Nvidia Triples Quarterly Revenue, but Sales in China Are a Concern
A start-up driving the artificial intelligence revolution may be in turmoil, but the semiconductor supplier propelling its innovations seems to be getting only stronger.
On Tuesday, Nvidia continued its string of blistering quarterly earnings reports, driven by stellar sales for A.I. applications of chips called graphics processing units, or GPUs. Microsoft uses thousands of those chips to handle calculations for OpenAI, the generative A.I. startup whose chief executive, Sam Altman, was fired Friday and swiftly hired by Microsoft as the head of a new advanced research lab.
Nvidia said revenue for its third quarter, which ended in October, tripled from a year earlier to $18.1 billion, while profit surged nearly fourteenfold, to $9.2 billion. The sales figure was nearly $2 billion higher than the company had predicted in August and much higher than analysts expected.
The company’s lofty predictions since May have taken its market valuation above $1 trillion and provided evidence that Nvidia is reaping the biggest financial benefits among all companies chasing A.I. opportunities.
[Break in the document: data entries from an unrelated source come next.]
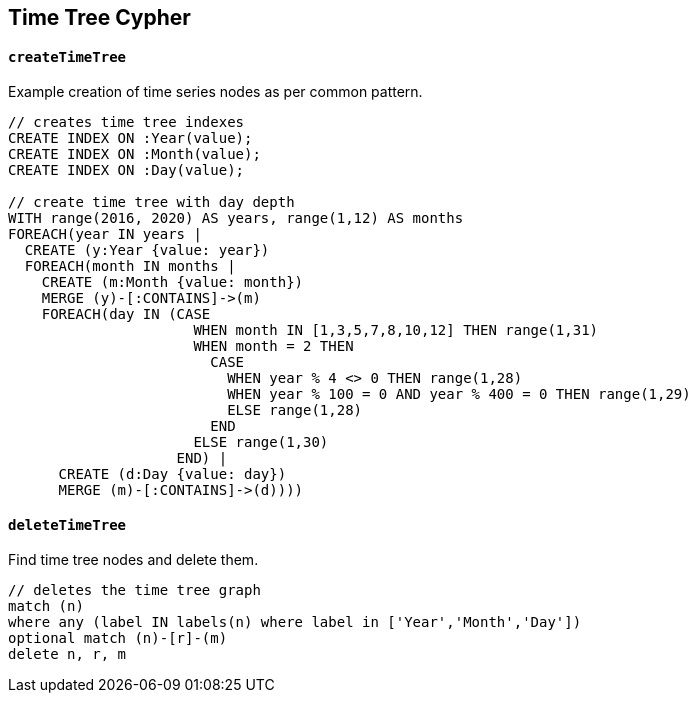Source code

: == Time Tree Cypher ==

==== `createTimeTree` ====

Example creation of time series nodes as per common pattern.

```
// creates time tree indexes
CREATE INDEX ON :Year(value);
CREATE INDEX ON :Month(value);
CREATE INDEX ON :Day(value);

// create time tree with day depth
WITH range(2016, 2020) AS years, range(1,12) AS months
FOREACH(year IN years |
  CREATE (y:Year {value: year})
  FOREACH(month IN months |
    CREATE (m:Month {value: month})
    MERGE (y)-[:CONTAINS]->(m)
    FOREACH(day IN (CASE
                      WHEN month IN [1,3,5,7,8,10,12] THEN range(1,31)
                      WHEN month = 2 THEN
                        CASE
                          WHEN year % 4 <> 0 THEN range(1,28)
                          WHEN year % 100 = 0 AND year % 400 = 0 THEN range(1,29)
                          ELSE range(1,28)
                        END
                      ELSE range(1,30)
                    END) |
      CREATE (d:Day {value: day})
      MERGE (m)-[:CONTAINS]->(d))))
```


==== `deleteTimeTree` ====

Find time tree nodes and delete them.

```
// deletes the time tree graph
match (n)
where any (label IN labels(n) where label in ['Year','Month','Day'])
optional match (n)-[r]-(m)
delete n, r, m
```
And the furious pace doesn’t seem to be slowing, with Nvidia stepping up production of a highly sought chip, the H100, that has been in short supply. Partly as a result, the company on Tuesday predicted sales of about $20 billion for the current quarter, well above analysts’ average estimates of just under $18 billion.
“We have significantly increased supply every quarter this year to meet strong demand, and expect to continue to do so next year,” Colette Kress, Nvidia’s chief financial officer, said during a conference call with analysts.
The company’s growth has exploded despite furious competition from other big chip makers, a number of start-ups as well as the in-house creations of some of its major customers. In the latest development, Microsoft last week introduced its first two homegrown chips, including a processor aimed at A.I. jobs.
But Nvidia’s decades-old partnership with Microsoft nevertheless seemed to get stronger. The two companies announced a deal last week to offer Nvidia’s extensive collection of A.I software through the Microsoft cloud service running on Nvidia GPUs. A huge supercomputer that the companies jointly developed also placed third in a semiannual ranking of the fastest systems in the world.
Jensen Huang, Nvidia’s chief executive, praised the companies’ relationship at a Microsoft event and said much more innovation was ahead.
“Generative A.I. is the single most significant platform transition in the history of computing,” he said. “It’s bigger than the PC. It’s bigger than mobile. It’s going to be bigger than the internet.”
The move by OpenAI’s board to fire Mr. Altman — followed by Microsoft’s move to hire him — introduces “a degree of uncertainty that could temporarily cause volatility in the generative A.I. marketplace, and Nvidia isn’t immune,” Jacob Bourne, an analyst with Insider Intelligence, wrote in a research note.
But other analysts said heavy spending by Microsoft and many other companies to buy Nvidia’s GPUs for A.I. tasks was likely to remain steady.
Mr. Huang said during the call with analysts that countries such as India, Sweden and France had moved to build specialized data centers for A.I. rather than rely on U.S. computing services.
“We see them being built out everywhere, in just about every country,” he said.
One headwind involves China and the impact of new U.S. export restrictions, which also affect Saudi Arabia and Vietnam. Several of Nvidia’s GPUs, including models it developed for China, can no longer be shipped there without an export license.
Nvidia expects sales to the affected countries to decline significantly in the fourth quarter, Ms. Kress said, though the shortfall will be more than offset by strong growth in other regions. The company is working on other chips that can be sold in China under the latest restrictions, she said.